[Stored data]
====

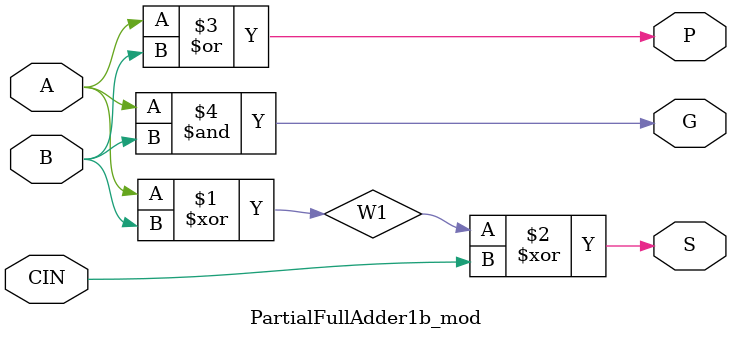
<source format=v>
module PartialFullAdder1b_mod (
    input A, B, CIN,
    output S, P, G
);
wire W1;

    xor U1 (W1, A, B);
    xor U2 (S, W1, CIN);
    or U3 (P, A, B);
    and U4 (G, A, B);

endmodule

</source>
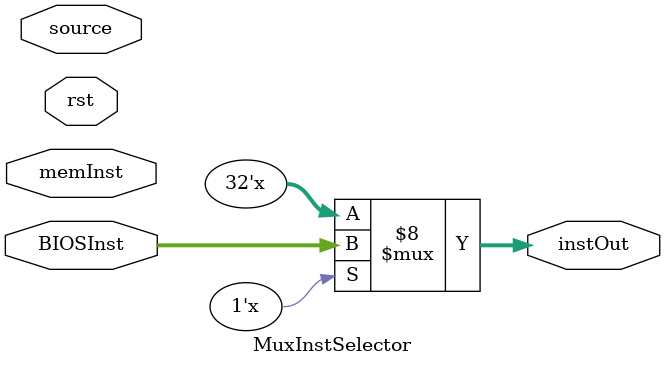
<source format=v>
module MuxInstSelector( source, memInst, BIOSInst, instOut, rst );

	input source, rst;
	input[31:0] memInst, BIOSInst;
	output reg[31:0] instOut;
	reg state = 0;
	
	
	always @(*)
	begin
		if( !state )
			begin
				instOut <= BIOSInst;
				if( source )
					state <= 1;
			end
		else if( state )
			begin
				instOut <= memInst;
				if( rst )
					state <= 0;
			end
	end

endmodule 
</source>
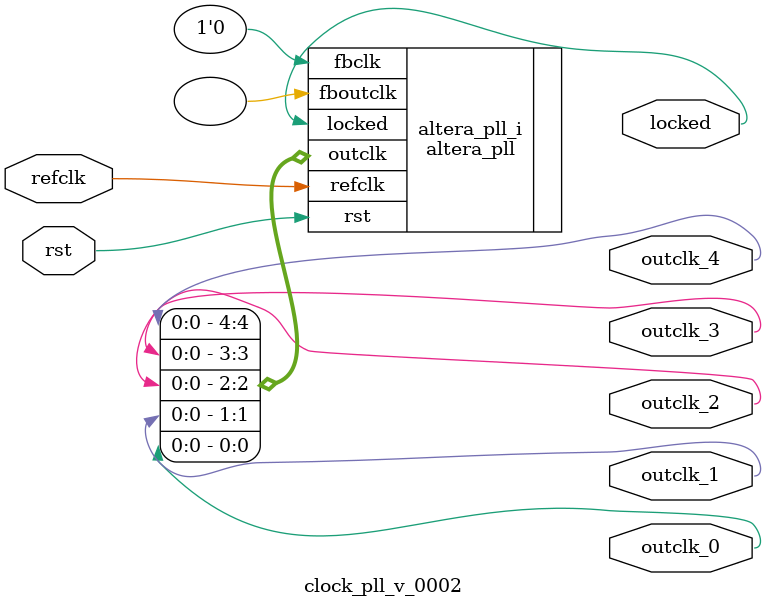
<source format=v>
`timescale 1ns/10ps
module  clock_pll_v_0002(

	// interface 'refclk'
	input wire refclk,

	// interface 'reset'
	input wire rst,

	// interface 'outclk0'
	output wire outclk_0,

	// interface 'outclk1'
	output wire outclk_1,

	// interface 'outclk2'
	output wire outclk_2,

	// interface 'outclk3'
	output wire outclk_3,

	// interface 'outclk4'
	output wire outclk_4,

	// interface 'locked'
	output wire locked
);

	altera_pll #(
		.fractional_vco_multiplier("false"),
		.reference_clock_frequency("50.0 MHz"),
		.operation_mode("direct"),
		.number_of_clocks(5),
		.output_clock_frequency0("25.000000 MHz"),
		.phase_shift0("0 ps"),
		.duty_cycle0(50),
		.output_clock_frequency1("125.000000 MHz"),
		.phase_shift1("0 ps"),
		.duty_cycle1(50),
		.output_clock_frequency2("100.000000 MHz"),
		.phase_shift2("0 ps"),
		.duty_cycle2(50),
		.output_clock_frequency3("100.000000 MHz"),
		.phase_shift3("2500 ps"),
		.duty_cycle3(50),
		.output_clock_frequency4("50.000000 MHz"),
		.phase_shift4("0 ps"),
		.duty_cycle4(50),
		.output_clock_frequency5("0 MHz"),
		.phase_shift5("0 ps"),
		.duty_cycle5(50),
		.output_clock_frequency6("0 MHz"),
		.phase_shift6("0 ps"),
		.duty_cycle6(50),
		.output_clock_frequency7("0 MHz"),
		.phase_shift7("0 ps"),
		.duty_cycle7(50),
		.output_clock_frequency8("0 MHz"),
		.phase_shift8("0 ps"),
		.duty_cycle8(50),
		.output_clock_frequency9("0 MHz"),
		.phase_shift9("0 ps"),
		.duty_cycle9(50),
		.output_clock_frequency10("0 MHz"),
		.phase_shift10("0 ps"),
		.duty_cycle10(50),
		.output_clock_frequency11("0 MHz"),
		.phase_shift11("0 ps"),
		.duty_cycle11(50),
		.output_clock_frequency12("0 MHz"),
		.phase_shift12("0 ps"),
		.duty_cycle12(50),
		.output_clock_frequency13("0 MHz"),
		.phase_shift13("0 ps"),
		.duty_cycle13(50),
		.output_clock_frequency14("0 MHz"),
		.phase_shift14("0 ps"),
		.duty_cycle14(50),
		.output_clock_frequency15("0 MHz"),
		.phase_shift15("0 ps"),
		.duty_cycle15(50),
		.output_clock_frequency16("0 MHz"),
		.phase_shift16("0 ps"),
		.duty_cycle16(50),
		.output_clock_frequency17("0 MHz"),
		.phase_shift17("0 ps"),
		.duty_cycle17(50),
		.pll_type("General"),
		.pll_subtype("General")
	) altera_pll_i (
		.rst	(rst),
		.outclk	({outclk_4, outclk_3, outclk_2, outclk_1, outclk_0}),
		.locked	(locked),
		.fboutclk	( ),
		.fbclk	(1'b0),
		.refclk	(refclk)
	);
endmodule


</source>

====

**WHAT IS NEEDED**: Return each line above exactly; any pictures are to be skipped.

**WRITTEN ANSWER**:
<source format=v>
module PartialFullAdder1b_mod (
    input A, B, CIN,
    output S, P, G
);
wire W1;

    xor U1 (W1, A, B);
    xor U2 (S, W1, CIN);
    or U3 (P, A, B);
    and U4 (G, A, B);

endmodule

</source>
<source format=v>
module MuxInstSelector( source, memInst, BIOSInst, instOut, rst );

	input source, rst;
	input[31:0] memInst, BIOSInst;
	output reg[31:0] instOut;
	reg state = 0;
	
	
	always @(*)
	begin
		if( !state )
			begin
				instOut <= BIOSInst;
				if( source )
					state <= 1;
			end
		else if( state )
			begin
				instOut <= memInst;
				if( rst )
					state <= 0;
			end
	end

endmodule 
</source>
<source format=v>
`timescale 1ns/10ps
module  clock_pll_v_0002(

	// interface 'refclk'
	input wire refclk,

	// interface 'reset'
	input wire rst,

	// interface 'outclk0'
	output wire outclk_0,

	// interface 'outclk1'
	output wire outclk_1,

	// interface 'outclk2'
	output wire outclk_2,

	// interface 'outclk3'
	output wire outclk_3,

	// interface 'outclk4'
	output wire outclk_4,

	// interface 'locked'
	output wire locked
);

	altera_pll #(
		.fractional_vco_multiplier("false"),
		.reference_clock_frequency("50.0 MHz"),
		.operation_mode("direct"),
		.number_of_clocks(5),
		.output_clock_frequency0("25.000000 MHz"),
		.phase_shift0("0 ps"),
		.duty_cycle0(50),
		.output_clock_frequency1("125.000000 MHz"),
		.phase_shift1("0 ps"),
		.duty_cycle1(50),
		.output_clock_frequency2("100.000000 MHz"),
		.phase_shift2("0 ps"),
		.duty_cycle2(50),
		.output_clock_frequency3("100.000000 MHz"),
		.phase_shift3("2500 ps"),
		.duty_cycle3(50),
		.output_clock_frequency4("50.000000 MHz"),
		.phase_shift4("0 ps"),
		.duty_cycle4(50),
		.output_clock_frequency5("0 MHz"),
		.phase_shift5("0 ps"),
		.duty_cycle5(50),
		.output_clock_frequency6("0 MHz"),
		.phase_shift6("0 ps"),
		.duty_cycle6(50),
		.output_clock_frequency7("0 MHz"),
		.phase_shift7("0 ps"),
		.duty_cycle7(50),
		.output_clock_frequency8("0 MHz"),
		.phase_shift8("0 ps"),
		.duty_cycle8(50),
		.output_clock_frequency9("0 MHz"),
		.phase_shift9("0 ps"),
		.duty_cycle9(50),
		.output_clock_frequency10("0 MHz"),
		.phase_shift10("0 ps"),
		.duty_cycle10(50),
		.output_clock_frequency11("0 MHz"),
		.phase_shift11("0 ps"),
		.duty_cycle11(50),
		.output_clock_frequency12("0 MHz"),
		.phase_shift12("0 ps"),
		.duty_cycle12(50),
		.output_clock_frequency13("0 MHz"),
		.phase_shift13("0 ps"),
		.duty_cycle13(50),
		.output_clock_frequency14("0 MHz"),
		.phase_shift14("0 ps"),
		.duty_cycle14(50),
		.output_clock_frequency15("0 MHz"),
		.phase_shift15("0 ps"),
		.duty_cycle15(50),
		.output_clock_frequency16("0 MHz"),
		.phase_shift16("0 ps"),
		.duty_cycle16(50),
		.output_clock_frequency17("0 MHz"),
		.phase_shift17("0 ps"),
		.duty_cycle17(50),
		.pll_type("General"),
		.pll_subtype("General")
	) altera_pll_i (
		.rst	(rst),
		.outclk	({outclk_4, outclk_3, outclk_2, outclk_1, outclk_0}),
		.locked	(locked),
		.fboutclk	( ),
		.fbclk	(1'b0),
		.refclk	(refclk)
	);
endmodule


</source>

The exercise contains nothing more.